I purchased it new around the early 1990s if having a date helps to narrow it down. 

Probably a long shot, but any suggestions would be much appreciated. Thank you all! And happy early halloween!


----------



## meestercranky (Oct 2, 2005)

you might find it here: Mostly Ghostly Music Sharing Blaaahhhggg!!!


----------



## Dinosaur1972 (Mar 28, 2007)

Sounds a lot like 1977's "Halloween Horrors", which is partway down the page on Halloweiner's website right here.


----------



## Halloweiner (Oct 2, 2003)

Yeah that's one I was thinking of too. It came out around the 90's on CD too.


----------



## Junit (Sep 1, 2008)

Thanks for all the suggestions! I'll have to check those out and see if any are it


----------



## freudstein (Aug 9, 2007)

Make sure you let us know if you find it! you've got us all curious now!


----------



## Junit (Sep 1, 2008)

Boo  It wasn't Halloween Horrors. I think the guy had a lower voice and talked on and off throughout the whole thing. I found a cd on ebay where the cover looks familiar. I'm just waiting for the auction to end!


----------



## Halloweiner (Oct 2, 2003)

What's the name of the one on ebay? Someone here may already have it ripped to their PC.


----------



## Fiyero (Oct 25, 2005)

I myself am looking for Neil Innes Haunted Halloween... maybe that is it?


----------



## Junit (Sep 1, 2008)

Halloweiner said:


> What's the name of the one on ebay? Someone here may already have it ripped to their PC.

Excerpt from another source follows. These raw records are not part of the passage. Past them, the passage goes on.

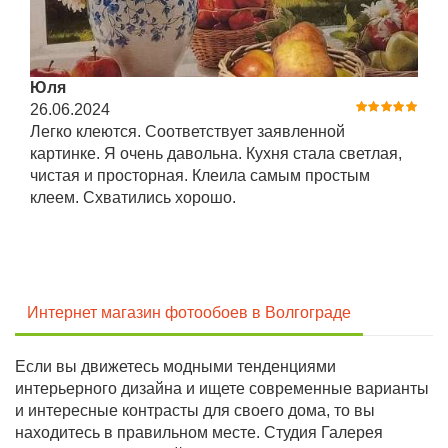
Юля
26.06.2024
Легко клеются. Соответствует заявленной
картинке. Я очень давольна. Кухня стала светлая,
чистая и просторная. Клеила самым простым
клеем. Схватились хорошо.
Интернет магазин фотообоев в Волгограде
Если вы движетесь модными тенденциями
интерьерного дизайна и ищете современные варианты
и интересные контрасты для своего дома, то вы
находитесь в правильном месте. Студия Галерея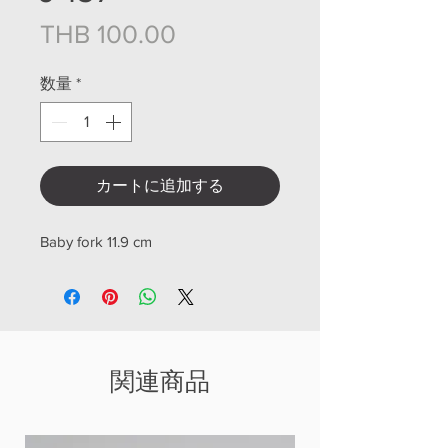
価格
THB 100.00
数量
*
カートに追加する
Baby fork 11.9 cm
関連商品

That was a good idea! I should have looked online but I already ordered it!


----------



## Halloweiner (Oct 2, 2003)

What was the name of it if i may ask?


----------



## Junit (Sep 1, 2008)

YAY!!!

Spooky Tales And Scary Sounds

Amazon.com: Spooky Tales And Scary Sounds: Music

I got the cd off of ebay. But it doesn't say who the narrator is. 

But if anyone else wants it, the files already online here:
Mostly Ghostly Music Sharing Blaaahhhggg!!!: SPOOKY TALES & SCARY SOUNDS


----------



## Halloweiner (Oct 2, 2003)

Ahhh yes. Glad you found it. That one has had 3 or 4 different releases, and I do think one of them had a purple cover. The one I shared I got last Halloween from Wal-Mart, and it had this cover to it. I see you can get it for as cheap as 1 cent on Amazon.


----------